Hoje, os custos de circulação das mercadorias tornaram-se cada vez mais importantes e muitas vezes superam os custos de produção propriamente ditos. Por custos de circulação não devemos entender simplesmente o custo de transporte mas também o de embalagem, de marketing, da publicidade… grande parte destes custos não depende da natureza nem do sítio de utilização do produto. É a promoção da mercadoria enquanto mercadoria. Desaparecerá.

Mesmo para as despesas de transporte propriamente ditas serão possíveis grandes economias. A separação cada vez mais acentuada entre locais de produção e de consumo não é alheia à natureza capitalista do sistema. O encaminhamento das mercadorias ver-se-á simplificado. O grande número de empresas e de intermediários desaparecerá.

As despesas que têm a ver com a necessidade de controlar e de vigiar aquilo que poderá ser roubado, tudo o que se relaciona com o pagamento, perderão a razão de ser.

Neste mundo novo o homem não terá mais de estar sempre a pagar contas para se alimentar, para se movimentar ou para se divertir. Perderá rapidamente estes hábitos. Daí nascerá um sentimento de se ser verdadeiramente livre. As pessoas sentir-se-ão em casa em todo o lado. Não estando mais controladas não cairão mais na tentação de abusar.

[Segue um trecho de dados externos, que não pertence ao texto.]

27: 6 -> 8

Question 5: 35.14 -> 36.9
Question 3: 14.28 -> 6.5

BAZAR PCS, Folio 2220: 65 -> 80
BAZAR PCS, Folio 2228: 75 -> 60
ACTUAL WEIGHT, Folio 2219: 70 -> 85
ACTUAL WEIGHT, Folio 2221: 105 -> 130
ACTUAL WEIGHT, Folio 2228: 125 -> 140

Para quê mentir ou esconder reservas quando estamos seguros de podermos satisfazer as nossas necessidades?

Pouco a pouco o sentimento de propriedade desaparecerá. Olhando para trás este parecerá um pouco bizarro e mesquinho. Para quê ligarmo-nos a um objecto ou a uma pessoa quando temos o universo inteiro?

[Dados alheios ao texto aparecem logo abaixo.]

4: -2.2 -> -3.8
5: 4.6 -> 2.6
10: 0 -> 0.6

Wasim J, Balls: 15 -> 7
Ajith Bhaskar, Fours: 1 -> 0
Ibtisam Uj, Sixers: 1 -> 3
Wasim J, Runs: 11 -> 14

O homem novo vai aproximar-se dos seus antepassados caçadores-recolectores que confiavam numa natureza que fornecia gratuitamente e muitas vezes em abundância os meios para viver, que não se preocupava com o dia de amanhã sobre o qual, de qualquer maneira, não tinha nenhuma influência. A natureza do homem de amanhã será o mundo que ele formou a partir da sua actividade, a abundância nascerá das suas próprias mãos. Estará seguro de si pois terá confiança nas suas próprias forças e conhecerá os seus limites. Será despreocupado porque sabe que o amanhã lhe pertence. A morte? A morte existe. Mas não convém chorar sobre o que releva da necessidade. O que interessa é poder saborear o instante.